As to the school that was destroyed. It was built a long time ago. Retrofits of big structures are expensive. It takes a series of disasters to motivate compliance. In California, the Long Beach quake of 33 resulted in the Field Act (no unreinforced masonry in schools) but still, Sylmar in the 71 resulted in several catastrophic failures of things like hospitals. So the laws were updated to apply to more things. Loma Prieta and Whittier prompted even more.. in fact, I think Whittier is when they really started cracking down on reinforcing masonry, and not allowing existing structures to be grandfathered. Northridge in 94 also resulted in some changes, particularly for things like bolting houses to foundations.
But the point here is that it took 80 years from the first laws about earthquake resistance to the present day, where most stuff is just built to take it. A Civil Engineer being interviewed in Joplin MO commented that making a new hospital tornado resistant only added about 3% to the cost. Doing it as a retrofit is a lot more expensive. Consider an elementary school with 500 students: their annual budget is around $3.7M (http://www2.census.gov/govs/school/11f33pub.pdf, $7600/student) A very tiny fraction of that is available for construction projects, I'd be surprised if it's 1%. You're not going to retrofit a school built in the 60s out of concrete blocks and no rebar for $40k, or even $400k. FEMA estimates that a single family shelter would cost about $5000 to build. Building something to hold 500 students plus 60 staff is a big project: at 5 square feet/person, that's several thousand square feet, and you need to have enough doors for getting those 600 people in and out. And that's 3000 square feet that has to be kept fairly open: no using it for storage. (multipurpose rooms and cafeterias are popular). The other problem is that safe rooms are, by nature, kind of depressing places to be in: they have no windows and limited doors.

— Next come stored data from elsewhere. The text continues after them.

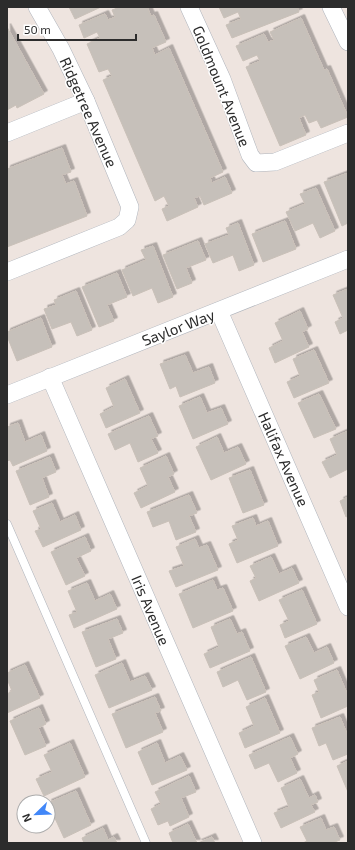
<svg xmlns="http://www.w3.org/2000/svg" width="355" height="850" viewBox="0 0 355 850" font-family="'Exo 2',sans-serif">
<defs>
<filter id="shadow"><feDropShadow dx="3.5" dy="-3.5" stdDeviation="0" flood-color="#0004"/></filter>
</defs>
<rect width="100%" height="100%" fill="#eee4df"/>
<g fill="#c6c0ba" stroke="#c9c0b8" filter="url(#shadow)">
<path d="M69,7H101L75,19Z"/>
<path d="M120,7H147L151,16L154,15L166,42L152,48L155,55L169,48L223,172L210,178L212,183L225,177L232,193L204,205L200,196L194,198L198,207L167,221L162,209L169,206L164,196L155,201L103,80L112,76L108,69L99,72L87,44L100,38L97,32L84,38L79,25L105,14L108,20L115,17L112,10Z"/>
<path d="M219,7H297L299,12L232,38L226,25L241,19L238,12L224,18Z"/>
<path d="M301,18L324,70L327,69L348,117L321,128L317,120L309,123L305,115L299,118L306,135L280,146L246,67L260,61L257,55L243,61L236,46L264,34L268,42L274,40L270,32Z"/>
<path d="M7,27L44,94L17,108L16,105L7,110Z"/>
<path d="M62,148L71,172L62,175L66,184L74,181L87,216L7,247V169Z"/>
<path d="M348,173V223L342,226L324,182Z"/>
<path d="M316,188L335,231L320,238L313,223L295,231L286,212L305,204L300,194Z"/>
<path d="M285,221L296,249L263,262L252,234Z"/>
<path d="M238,223L254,265L239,271L233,255L213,263L205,244L229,235L226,228Z"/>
<path d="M198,241L206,260L186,268L192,283L177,289L163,255Z"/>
<path d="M153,246L173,297L158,303L152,288L133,296L122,270L146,260L141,250Z"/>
<path d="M117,273L127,297L107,305L114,321L99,327L82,287Z"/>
<path d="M348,289V330L340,334L335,322L343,318L333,295Z"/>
<path d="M76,291L92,330L77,336L71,322L52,329L44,309L56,305L54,300Z"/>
<path d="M300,311L308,329L302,332L309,347L275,363L269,348L283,341L275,323Z"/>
<path d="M41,318L52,347L17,361L7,336V332Z"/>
<path d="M314,350L329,383L294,398L287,382L300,376L293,359Z"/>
<path d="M185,355L193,373L209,367L215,383L180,397L176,386L170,389L160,364Z"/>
<path d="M125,379L140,413L106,428L100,414L114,407L106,388Z"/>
<path d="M319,394L336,429L314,438L298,403Z"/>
<path d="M200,397L207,413L221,408L228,424L193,439L179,406Z"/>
<path d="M149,416L158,436L151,439L158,453L138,462L130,443L115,450L108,434Z"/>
<path d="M18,423L25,442L41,435L47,451L13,466L10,460L7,461V427Z"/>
<path d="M348,431V469L330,478L322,462L337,455L330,439Z"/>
<path d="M217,437L224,453L238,447L246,464L211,480L196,447Z"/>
<path d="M166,456L174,474L168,477L175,492L141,508L134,493L148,486L140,468Z"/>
<path d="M50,457L56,472L42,478L49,497L30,505L16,471Z"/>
<path d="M250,470L264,505L243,513L229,478Z"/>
<path d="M189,495L197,513L189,516L196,532L176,540L169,521L153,527L147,512Z"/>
<path d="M348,497V516L346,517L340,501Z"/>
<path d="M52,503L60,522L75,515L81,530L43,547L35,531L41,529L33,511Z"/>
<path d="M253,518L256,526L268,521L278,546L237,563L229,544L238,540L232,526Z"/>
<path d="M85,537L91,551L76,558L85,576L66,585L51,552Z"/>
<path d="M195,539L199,548L207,545L218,570L176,587L169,571L184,566L176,547Z"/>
<path d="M271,557L279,574L292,568L299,583L259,601L250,581L256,578L250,566Z"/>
<path d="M213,580L217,590L223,588L233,611L193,628L179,594Z"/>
<path d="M87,583L95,601L110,594L117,609L74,628L69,615L77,612L68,591Z"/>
<path d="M302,590L317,624L285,638L280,625L289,621L279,600Z"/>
<path d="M117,619L123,633L108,639L116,659L96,667L82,632Z"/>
<path d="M230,619L237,634L242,632L250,651L210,668L204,654L219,647L211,627Z"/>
<path d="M306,637L314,653L327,647L334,663L300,679L285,646Z"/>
<path d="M251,657L266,692L247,700L238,680L223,687L217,672Z"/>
<path d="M122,663L130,682L145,676L152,690L109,708L95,675Z"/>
<path d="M25,665L40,698L7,713V694L12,691L7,679V673Z"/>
<path d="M337,670L348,696V706L321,718L312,695L319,692L314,680Z"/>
<path d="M155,697L161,711L155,713L163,732L126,748L112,714Z"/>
<path d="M265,698L280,733L245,748L239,733L254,726L246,707Z"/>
<path d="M39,708L46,724L38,728L46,746L25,755L10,721Z"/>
<path d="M340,717L347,734H348V754L333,760L326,743L319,746L312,728Z"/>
<path d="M290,737L298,754L290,758L297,773L278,782L269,763L255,769L249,755Z"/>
<path d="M70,743L85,777L44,796L36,779L52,772L44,755Z"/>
<path d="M157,743L165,763L180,756L187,770L152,785L138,752Z"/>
<path d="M348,761V792L337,766Z"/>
<path d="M189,776L196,792L181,798L189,817L170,826L168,821L158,825L151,809L161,804L155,792Z"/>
<path d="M300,779L309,798L315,795L318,802L311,805L315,812L281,828L274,813L289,807L281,788Z"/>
<path d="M76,791L91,825L64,838L48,803Z"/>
<path d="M321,818L326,830L334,827L340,840L332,843H303L307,841L300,827Z"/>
<path d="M188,824L197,843H173L169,833Z"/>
<path d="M103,828L108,840L114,837L117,843H84L82,838Z"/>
<path d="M212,837L215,843H198Z"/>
</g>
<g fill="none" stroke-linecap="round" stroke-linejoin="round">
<g stroke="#afb4bc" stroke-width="9">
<path id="service" d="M7,524L146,843"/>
</g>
<g stroke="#afb4bc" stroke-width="18">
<g id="minor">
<path d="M189,7L222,79L250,155L256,163L275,162L348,133"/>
<path d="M331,7L348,42"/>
<path d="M7,133L86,101"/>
<path d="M7,272L119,227L127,220L130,207L86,101L61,49L37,7"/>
<path d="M219,311L348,607"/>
<path d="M50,377L253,843"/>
<path d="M7,395L348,259"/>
</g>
</g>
<use href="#service" stroke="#fff" stroke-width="8"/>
<use href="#minor" stroke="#fff" stroke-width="17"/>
</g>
<g text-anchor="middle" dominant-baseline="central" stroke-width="3" stroke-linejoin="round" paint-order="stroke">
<g font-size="15" fill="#2c2c2c" stroke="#fff">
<text transform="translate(222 86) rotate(68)">Goldmount Avenue</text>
<text transform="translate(89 112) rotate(66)">Ridgetree Avenue</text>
<text transform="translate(178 327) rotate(-21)">Saylor Way</text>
<text transform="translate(284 459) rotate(66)">Halifax Avenue</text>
<text transform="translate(151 610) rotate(67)">Iris Avenue</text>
</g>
</g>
<rect width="355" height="850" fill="none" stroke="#2c2c2c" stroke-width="16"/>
<g transform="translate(36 814) rotate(247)"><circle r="19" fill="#ffffff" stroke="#ababab"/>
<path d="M0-3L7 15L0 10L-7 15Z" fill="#4187f8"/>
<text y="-6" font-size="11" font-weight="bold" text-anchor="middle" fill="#2c2c2c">N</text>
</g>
<path d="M18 34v6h118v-6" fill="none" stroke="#2c2c2c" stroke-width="2"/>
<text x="24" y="34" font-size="12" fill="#2c2c2c" stroke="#ffffff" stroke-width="3" paint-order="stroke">50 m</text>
</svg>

Re:Domes (Score:5, Informative)
That's a myth. Both of those things can be overcome [npr.org] quite easily (yeah their example links to a business site but it doesn't make it untrue). It's perpetuated by the old, 'well everyone says so' bullshit. The reality is that builders don't have to dig deep because the frost line is not deep there and building codes say you don't have to dig deep. So it makes it cheaper to build if you don't dig a deep foundation like a properly built basement, with rebar reinforced concrete walls and floors and well drained gravel backfill outside like is done in more northerly parts of the country.
Southern Ontario has a lot of heavy red clay. I don't know anyone growing up, who didn't have a basement (I don't live there now). A lot of places have it. And you want to talk about expansion and contraction, look at Manitoba and Saskatchewan (with similar great plains/prairie soil). Especially Winnipeg which is build in a flood plain along the banks of a large (the Red) river. Talk about potential for water. The frost line is around 10 or 12 feet deep. That is a lot of depth for expansion and contraction (it's called frost heave). Every home practically has a basement there. And they have a technology called 'water proofing' now. It works on basements too. Seriously, only a retard would build a new house in Oklahoma (and the rest of tornado alley) without a basement that has at least a part with a cement cover. FWIW the 'showme' part of my nick comes from the fact I used to live in Missouri. I know the sound of the siren. And they have a lot of places without basements there too. Ridiculous.